Showcasing lighting products and lighting effects that stimulate design ideas or introduces an unfamiliar technology is part of the learning journey for customers visiting Kilohana Lighting.
“I believe this type of set up is the way the showrooms of the future should be,” Irie stated.
“Nobody in their 30s and 40s wants to come into a showroom to look at lighting. They’re doing everything online. They might want to close the deal by coming in and seeing you, but [shopping online] is where they’re at. We’re okay with being the reason to come into a showroom,” she said. And anyone who walks into Kilohana Lighting is pretty much guaranteed to come out with a deeper understanding of lighting.
In one of the demonstration areas, customers experience the room in color temperatures that run the gamut from 6000K down to 1800K. “We show people that this is very important because this is how your space will feel,” Irie noted. “I have 52 lighting elements in there and they’re all based around lighting ‘lessons.’ For example, I’ll show the typical four cans and a fan placement in the middle of the room’s ceiling.

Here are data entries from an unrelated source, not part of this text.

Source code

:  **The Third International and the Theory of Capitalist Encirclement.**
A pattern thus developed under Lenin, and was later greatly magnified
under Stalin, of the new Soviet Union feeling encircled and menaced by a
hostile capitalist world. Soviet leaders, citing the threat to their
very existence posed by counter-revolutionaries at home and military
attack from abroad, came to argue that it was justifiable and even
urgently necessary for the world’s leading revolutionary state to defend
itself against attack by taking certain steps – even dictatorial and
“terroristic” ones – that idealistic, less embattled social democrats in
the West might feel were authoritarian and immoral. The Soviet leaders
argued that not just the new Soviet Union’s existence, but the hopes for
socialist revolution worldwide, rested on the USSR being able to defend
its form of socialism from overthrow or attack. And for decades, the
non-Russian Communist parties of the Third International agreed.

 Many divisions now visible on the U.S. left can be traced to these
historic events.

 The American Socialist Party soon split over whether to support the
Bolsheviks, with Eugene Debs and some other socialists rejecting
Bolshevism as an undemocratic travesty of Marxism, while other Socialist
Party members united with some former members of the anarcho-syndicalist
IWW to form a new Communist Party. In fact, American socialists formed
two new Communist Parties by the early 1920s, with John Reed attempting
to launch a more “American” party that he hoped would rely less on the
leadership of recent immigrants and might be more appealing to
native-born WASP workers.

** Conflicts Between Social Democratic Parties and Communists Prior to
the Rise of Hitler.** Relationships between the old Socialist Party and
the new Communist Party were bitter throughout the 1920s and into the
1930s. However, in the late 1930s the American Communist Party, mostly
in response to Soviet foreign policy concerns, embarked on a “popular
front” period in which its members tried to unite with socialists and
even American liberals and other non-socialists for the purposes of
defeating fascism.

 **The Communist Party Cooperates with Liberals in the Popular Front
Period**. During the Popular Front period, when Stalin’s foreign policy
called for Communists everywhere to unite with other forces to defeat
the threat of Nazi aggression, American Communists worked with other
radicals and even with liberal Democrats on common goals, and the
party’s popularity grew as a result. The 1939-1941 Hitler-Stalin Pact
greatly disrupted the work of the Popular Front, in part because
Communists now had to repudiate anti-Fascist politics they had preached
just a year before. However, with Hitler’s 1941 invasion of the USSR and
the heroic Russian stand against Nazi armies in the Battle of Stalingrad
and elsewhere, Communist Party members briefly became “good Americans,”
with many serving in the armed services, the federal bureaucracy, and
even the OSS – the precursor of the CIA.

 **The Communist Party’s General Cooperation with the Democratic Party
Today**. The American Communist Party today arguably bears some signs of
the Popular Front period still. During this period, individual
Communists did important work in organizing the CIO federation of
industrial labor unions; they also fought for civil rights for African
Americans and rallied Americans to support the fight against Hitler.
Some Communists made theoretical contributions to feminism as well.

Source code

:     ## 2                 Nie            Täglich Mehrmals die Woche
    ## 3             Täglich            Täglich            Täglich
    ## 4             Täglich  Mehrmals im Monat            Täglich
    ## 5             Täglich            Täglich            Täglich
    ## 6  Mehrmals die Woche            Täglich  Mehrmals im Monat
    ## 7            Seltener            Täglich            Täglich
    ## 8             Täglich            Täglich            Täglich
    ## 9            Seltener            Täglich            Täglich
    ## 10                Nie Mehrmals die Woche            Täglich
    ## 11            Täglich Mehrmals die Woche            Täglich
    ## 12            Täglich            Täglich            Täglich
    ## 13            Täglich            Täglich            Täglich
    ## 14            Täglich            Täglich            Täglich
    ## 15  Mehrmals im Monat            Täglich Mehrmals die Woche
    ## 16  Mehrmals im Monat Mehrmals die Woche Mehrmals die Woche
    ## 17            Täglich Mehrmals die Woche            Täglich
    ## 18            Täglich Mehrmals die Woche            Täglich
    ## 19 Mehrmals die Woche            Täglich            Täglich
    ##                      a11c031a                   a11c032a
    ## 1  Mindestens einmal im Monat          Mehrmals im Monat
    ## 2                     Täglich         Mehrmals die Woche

Then I’ll turn those off and flip another switch, and four cans are lit next to the walls in that same room — but the space feels very different.” Where the lighting is placed makes all the difference in how that space is perceived.
Even if the customer can only buy four basic recessed cans, Irie’s mission is to show them that putting those four cans “in a more appropriate place” on the ceiling rather than where the builder or contractor might automatically have them can make all the difference in the functional and emotional enjoyment of that room.

Irie is passionate about teaching customers “the logic and physics of lighting” in ways they can understand by seeing it for themselves. “I show how important it is that we use the reflective surfaces of their space to avoid glare. I show them how to backlight, how we silhouette and do handrails, valances, and step lighting. I’m showing them the tools of the trade,” she remarked.
For undercabinet installations, the cabinets lift up to show what normally would not be seen by the end-user. “We show people how it will be installed and how it’s wired to make it simple to understand,” she explained.
“These areas allow you to really sell lighting,” she said. “I also display product from a variety of manufacturers so the customers can touch and feel each to get a sense of what they can expect from each brand. There are differences in quality levels, but when they look at pictures online, they might not be able to understand that like they can in person. They might be at a certain price point, but they still need to know a bit more about what they are buying.”
Kilohana Lighting also has several warehouses throughout Hawaii in order to best service its customers. Its brand new website, which is still under development, is being custom-built to show only products available to Hawaii since Irie knows first-hand the frustration of selecting a product online – in many categories, not just lighting – only to discover after it is placed in the digital “shopping cart” that it is not able to be shipped to Hawaii. Irie’s priority is to eliminate that frustration.

Ultimately, Kilohana Lighting’s super power lies with its staff’s expertise. “Customers can buy a beautiful fixture for a value-oriented price, but they need to know that they will be a bit limited in the quality and how it is put together,” Irie explained. “Conversely, just because a fixture they see online might cost one thousand dollars doesn’t mean it’s going to last in Hawaii’s corrosive environment. We have to understand and manage the expectations of our customers. We don’t make their buying decisions for them — we just share all of the information that they should have when deciding on a fixture for their budget, their project, and their aspirations. I think this is the way showrooms should work now.”